The Ballincourt house was appraised on 10 May 2005 at a fair market value of $480,000.00. In preparation for trial, the house was re-appraised on 11 September 2007 at a fair market value of $615,000.00. The parties stipulated that the house had appreciated in value by $181,000.00.
The trial court held equitable distribution hearings on 23 and 30 October 2007. The trial court indicated in its ultimate order that “[t]he issues for determination at trial were: (1) what is the marital interest in the Ballincourt House, if any; (2) what is Plaintiff’s separate interest in the Ballincourt House, if any; (3) what portion of the $181,000.00 appreciation in value of the Ballincourt House is divisible property, if any; and (4) how should the marital and divisible property interests in the Ballincourt House, if any, be distributed.”
In a Judgment of Equitable Distribution and Order entered 10 January 2008, the trial court answered these questions by finding, first, that the Ballincourt house was marital property because it had been purchased with funds from the sale of the Century Oaks house, which was wholly marital property. The trial court further found that plaintiff had not acquired any separate property interest in the Ballincourt house as the plaintiff’s procurement of the $345,000.00 mortgage loan did not “constitute[] a contribution of his separate funds to the Ballincourt House.”
As for the post-separation appreciation in the value of the Ballincourt house, the trial court found that the $181,000.00 was entirely divisible property: “While Plaintiff’s closing on the Ballincourt House may have preserved the marital estate’s down payment of $43,400, the post-separation appreciation was not caused by or the `result of’ the closing within the meaning of N.C.G.S. § 50-20(b)(4) a. Rather, the post-separation appreciation in the value of the Ballincourt House was the result of market forces alone, as stipulated by the Parties.”

──────────

WORK INSTRUCTIONS
In the court excerpt about the Ballincourt house, rewrite the paragraph beginning "In a Judgment of Equitable Distribution and Order" as a short bulleted list that keeps its main facts.

──────────

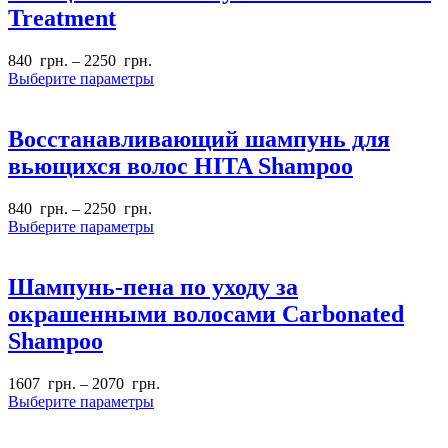
Treatment
840
грн.
–
2250
грн.
Выберите параметры
Восстанавливающий шампунь для
вьющихся волос HITA Shampoo
840
грн.
–
2250
грн.
Выберите параметры
Шампунь-пена по уходу за
окрашенными волосами Carbonated
Shampoo
1607
грн.
–
2070
грн.
Выберите параметры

──────────

ANSWER BELOW
- The trial court entered a Judgment of Equitable Distribution and Order on 10 January 2008.
- It found the Ballincourt house to be marital property, since it was bought with funds from selling the Century Oaks house, which was wholly marital property.
- It found that plaintiff had no separate property interest in the Ballincourt house.
- His obtaining the $345,000.00 mortgage loan did not count as a contribution of his separate funds to the house.